Optimization of Upper Extremity Rehabilitation by Combining Telerehabilitation With an Exergame in People With Chronic Stroke: Protocol for a Mixed Methods Study

Dorra Rakia Allegue, Dahlia Kairy, Johanne Higgins, Philippe Archambault, Francois Michaud, William Miller, Shane Norman Sweet, Michel Tousignant, Dorra Rakia Allegue, Dahlia Kairy, Johanne Higgins, Philippe Archambault, Francois Michaud, William Miller, Shane Norman Sweet, Michel Tousignant

Abstract

Background: Exergames have the potential to provide an accessible, remote approach for poststroke upper extremity (UE) rehabilitation. However, the use of exergames without any follow-up by a health professional could lead to compensatory movements during the exercises, inadequate choice of difficulty level, exercises not being completed, and lack of motivation to pursue exercise programs, thereby decreasing their benefits. Combining telerehabilitation with exergames could allow continuous adjustment of the exercises and monitoring of the participant's completion and adherence. At present, there is limited evidence regarding the feasibility or efficacy of combining telerehabilitation and exergames for stroke rehabilitation.

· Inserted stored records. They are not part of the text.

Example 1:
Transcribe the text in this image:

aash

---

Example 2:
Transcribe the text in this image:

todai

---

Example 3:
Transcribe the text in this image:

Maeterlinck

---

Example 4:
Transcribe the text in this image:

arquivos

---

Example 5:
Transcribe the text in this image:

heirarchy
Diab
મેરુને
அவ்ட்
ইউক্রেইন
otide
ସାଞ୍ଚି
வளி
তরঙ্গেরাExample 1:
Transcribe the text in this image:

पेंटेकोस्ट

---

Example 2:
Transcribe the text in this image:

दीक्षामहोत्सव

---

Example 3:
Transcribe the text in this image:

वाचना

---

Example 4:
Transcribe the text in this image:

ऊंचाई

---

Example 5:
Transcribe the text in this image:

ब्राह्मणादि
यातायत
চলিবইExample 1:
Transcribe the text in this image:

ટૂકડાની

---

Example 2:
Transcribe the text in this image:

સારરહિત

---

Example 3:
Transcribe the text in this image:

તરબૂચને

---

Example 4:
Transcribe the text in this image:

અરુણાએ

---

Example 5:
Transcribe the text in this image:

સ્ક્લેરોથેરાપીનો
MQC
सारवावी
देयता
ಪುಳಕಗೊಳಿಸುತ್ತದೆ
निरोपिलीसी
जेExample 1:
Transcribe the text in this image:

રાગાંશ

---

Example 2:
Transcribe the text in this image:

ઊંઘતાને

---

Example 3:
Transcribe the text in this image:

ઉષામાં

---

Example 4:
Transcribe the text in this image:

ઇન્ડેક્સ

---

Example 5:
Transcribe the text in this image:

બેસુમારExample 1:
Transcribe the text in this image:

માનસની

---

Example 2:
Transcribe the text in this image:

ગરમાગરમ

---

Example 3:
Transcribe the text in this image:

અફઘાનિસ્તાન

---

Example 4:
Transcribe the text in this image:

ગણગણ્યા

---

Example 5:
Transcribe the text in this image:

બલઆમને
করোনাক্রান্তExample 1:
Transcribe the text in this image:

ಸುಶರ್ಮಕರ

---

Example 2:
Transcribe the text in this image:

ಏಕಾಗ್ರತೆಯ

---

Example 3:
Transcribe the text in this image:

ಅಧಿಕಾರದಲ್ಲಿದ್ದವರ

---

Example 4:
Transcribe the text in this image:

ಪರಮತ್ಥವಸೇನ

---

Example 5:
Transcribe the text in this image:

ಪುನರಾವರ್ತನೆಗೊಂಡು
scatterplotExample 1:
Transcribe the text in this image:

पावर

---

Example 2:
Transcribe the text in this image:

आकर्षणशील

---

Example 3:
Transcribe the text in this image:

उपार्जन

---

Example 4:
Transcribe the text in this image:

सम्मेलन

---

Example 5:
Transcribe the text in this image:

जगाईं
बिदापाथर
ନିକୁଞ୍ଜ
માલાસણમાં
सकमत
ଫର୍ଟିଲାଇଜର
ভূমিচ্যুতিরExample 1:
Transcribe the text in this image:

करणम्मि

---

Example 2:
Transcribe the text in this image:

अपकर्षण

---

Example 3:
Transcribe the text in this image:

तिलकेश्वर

Objective: This study aims to (1) determine the preliminary efficacy of using telerehabilitation combined with exergames on UE motor recovery, function, quality of life, and motivation in participants with chronic stroke, compared with conventional therapy (the graded repetitive arm supplementary program; GRASP); (2) examine the feasibility of using the technology with participants diagnosed with stroke at home; and (3) identify the obstacles and facilitators for its use by participants diagnosed with stroke and stroke therapists and understand the shared decision-making process.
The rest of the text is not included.